# What to produce
Please give again, word for word, the lines that lie between the start of the listing below and the line with "2: (979, 156, 30.65)", both included.

# Dataset entries
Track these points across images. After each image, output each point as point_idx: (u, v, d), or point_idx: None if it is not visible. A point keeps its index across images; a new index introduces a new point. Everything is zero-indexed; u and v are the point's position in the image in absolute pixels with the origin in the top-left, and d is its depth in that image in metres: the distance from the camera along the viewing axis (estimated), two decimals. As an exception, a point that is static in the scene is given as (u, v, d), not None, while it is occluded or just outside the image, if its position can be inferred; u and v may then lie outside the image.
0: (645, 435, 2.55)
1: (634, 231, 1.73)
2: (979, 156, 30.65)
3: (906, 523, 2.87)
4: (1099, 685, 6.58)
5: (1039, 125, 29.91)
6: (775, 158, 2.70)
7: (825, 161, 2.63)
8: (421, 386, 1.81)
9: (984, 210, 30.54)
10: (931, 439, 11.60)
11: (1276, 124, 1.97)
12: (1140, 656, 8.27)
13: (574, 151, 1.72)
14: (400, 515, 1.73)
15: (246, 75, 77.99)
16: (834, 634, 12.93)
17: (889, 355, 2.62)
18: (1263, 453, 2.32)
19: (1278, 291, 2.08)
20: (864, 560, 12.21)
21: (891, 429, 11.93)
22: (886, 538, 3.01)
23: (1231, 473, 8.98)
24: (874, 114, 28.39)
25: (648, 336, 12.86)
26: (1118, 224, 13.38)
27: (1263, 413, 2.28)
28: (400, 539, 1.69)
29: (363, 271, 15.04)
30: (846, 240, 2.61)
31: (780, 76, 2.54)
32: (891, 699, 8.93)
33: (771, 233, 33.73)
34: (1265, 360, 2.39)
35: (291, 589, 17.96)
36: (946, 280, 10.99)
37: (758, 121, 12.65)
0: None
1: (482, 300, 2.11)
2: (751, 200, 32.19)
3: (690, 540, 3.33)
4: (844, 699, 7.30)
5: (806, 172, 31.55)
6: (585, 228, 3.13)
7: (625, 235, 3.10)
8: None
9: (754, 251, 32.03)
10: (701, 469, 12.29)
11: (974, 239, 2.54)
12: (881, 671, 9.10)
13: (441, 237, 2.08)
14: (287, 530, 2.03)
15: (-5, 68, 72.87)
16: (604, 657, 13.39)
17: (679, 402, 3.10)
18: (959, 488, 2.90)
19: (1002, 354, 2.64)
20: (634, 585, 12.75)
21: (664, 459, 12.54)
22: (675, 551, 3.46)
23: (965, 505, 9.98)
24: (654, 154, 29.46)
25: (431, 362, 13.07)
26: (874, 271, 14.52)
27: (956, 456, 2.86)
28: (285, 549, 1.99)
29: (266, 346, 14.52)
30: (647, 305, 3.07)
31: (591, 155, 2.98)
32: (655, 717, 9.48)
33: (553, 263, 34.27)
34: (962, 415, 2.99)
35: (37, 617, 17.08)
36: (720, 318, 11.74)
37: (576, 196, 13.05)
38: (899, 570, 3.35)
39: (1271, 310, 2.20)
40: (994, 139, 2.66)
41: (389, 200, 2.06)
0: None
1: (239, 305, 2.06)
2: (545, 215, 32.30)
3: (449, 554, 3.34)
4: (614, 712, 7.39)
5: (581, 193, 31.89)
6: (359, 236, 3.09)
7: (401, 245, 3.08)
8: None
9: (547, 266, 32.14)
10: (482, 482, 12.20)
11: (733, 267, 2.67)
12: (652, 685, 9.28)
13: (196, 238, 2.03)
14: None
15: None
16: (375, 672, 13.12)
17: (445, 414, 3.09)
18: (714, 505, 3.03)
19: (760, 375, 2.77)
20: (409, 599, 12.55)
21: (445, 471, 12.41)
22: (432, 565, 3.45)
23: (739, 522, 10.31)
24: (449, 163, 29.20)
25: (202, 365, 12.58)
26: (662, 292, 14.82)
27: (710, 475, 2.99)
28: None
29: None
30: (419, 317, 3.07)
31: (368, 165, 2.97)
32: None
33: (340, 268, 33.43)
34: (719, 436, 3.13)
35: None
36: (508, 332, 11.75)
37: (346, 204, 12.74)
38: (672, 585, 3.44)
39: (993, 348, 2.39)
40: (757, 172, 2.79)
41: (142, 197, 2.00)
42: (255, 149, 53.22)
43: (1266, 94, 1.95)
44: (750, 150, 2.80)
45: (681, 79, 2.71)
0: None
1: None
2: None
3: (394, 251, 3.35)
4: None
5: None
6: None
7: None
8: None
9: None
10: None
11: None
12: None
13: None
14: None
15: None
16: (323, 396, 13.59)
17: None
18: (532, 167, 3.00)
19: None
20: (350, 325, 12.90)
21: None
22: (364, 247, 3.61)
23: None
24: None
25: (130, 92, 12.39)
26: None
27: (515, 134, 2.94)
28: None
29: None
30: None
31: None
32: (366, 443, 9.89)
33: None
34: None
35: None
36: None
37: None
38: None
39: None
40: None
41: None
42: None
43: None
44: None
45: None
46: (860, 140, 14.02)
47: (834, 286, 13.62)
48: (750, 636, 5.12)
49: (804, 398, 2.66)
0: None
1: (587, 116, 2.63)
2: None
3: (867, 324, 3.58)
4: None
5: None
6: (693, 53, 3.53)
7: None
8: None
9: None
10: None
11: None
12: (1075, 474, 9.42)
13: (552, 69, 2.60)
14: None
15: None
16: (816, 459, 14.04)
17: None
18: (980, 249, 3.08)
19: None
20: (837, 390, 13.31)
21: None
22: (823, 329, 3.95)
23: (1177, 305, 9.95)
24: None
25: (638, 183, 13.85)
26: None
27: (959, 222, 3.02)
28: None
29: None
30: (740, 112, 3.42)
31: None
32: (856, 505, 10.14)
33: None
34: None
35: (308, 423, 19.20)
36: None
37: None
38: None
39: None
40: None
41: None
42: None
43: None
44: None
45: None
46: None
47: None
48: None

# Response area
Track these points across images. After each image, output each point as point_idx: (u, v, d), or point_idx: None if it is not visible. A point keeps its index across images; a new index introduces a new point. Everything is zero-indexed; u and v are the point's position in the image in absolute pixels with the origin in the top-left, and d is its depth in that image in metres: the distance from the camera along the viewing axis (estimated), two decimals. As an exception, a point that is static in the scene is given as (u, v, d), not None, while it is occluded or just outside the image, if its position can be inferred; u and v may then lie outside the image.
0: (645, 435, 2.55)
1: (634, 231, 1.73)
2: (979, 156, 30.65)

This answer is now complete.